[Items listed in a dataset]
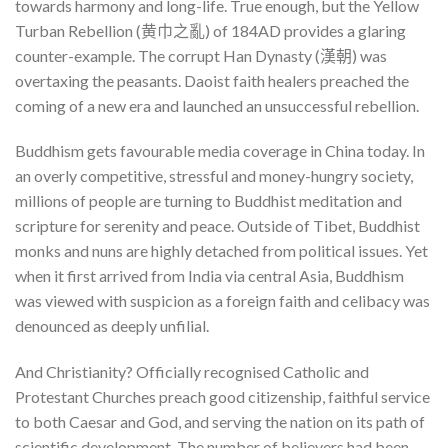
towards harmony and long-life. True enough, but the Yellow
Turban Rebellion (黄巾之亂) of 184AD provides a glaring
counter-example. The corrupt Han Dynasty (漢朝) was
overtaxing the peasants. Daoist faith healers preached the
coming of a new era and launched an unsuccessful rebellion.
Buddhism gets favourable media coverage in China today. In
an overly competitive, stressful and money-hungry society,
millions of people are turning to Buddhist meditation and
scripture for serenity and peace. Outside of Tibet, Buddhist
monks and nuns are highly detached from political issues. Yet
when it first arrived from India via central Asia, Buddhism
was viewed with suspicion as a foreign faith and celibacy was
denounced as deeply unfilial.
And Christianity? Officially recognised Catholic and
Protestant Churches preach good citizenship, faithful service
to both Caesar and God, and serving the nation on its path of
scientific development. The number of believers had been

**Exercise prompt:**
Copy out the text of the data with "peasants" swapped for "farmers" and every other word left as it is. Leave out the pictures.

**Answer section:**
towards harmony and long-life. True enough, but the Yellow
Turban Rebellion (黄巾之亂) of 184AD provides a glaring
counter-example. The corrupt Han Dynasty (漢朝) was
overtaxing the farmers. Daoist faith healers preached the
coming of a new era and launched an unsuccessful rebellion.
Buddhism gets favourable media coverage in China today. In
an overly competitive, stressful and money-hungry society,
millions of people are turning to Buddhist meditation and
scripture for serenity and peace. Outside of Tibet, Buddhist
monks and nuns are highly detached from political issues. Yet
when it first arrived from India via central Asia, Buddhism
was viewed with suspicion as a foreign faith and celibacy was
denounced as deeply unfilial.
And Christianity? Officially recognised Catholic and
Protestant Churches preach good citizenship, faithful service
to both Caesar and God, and serving the nation on its path of
scientific development. The number of believers had been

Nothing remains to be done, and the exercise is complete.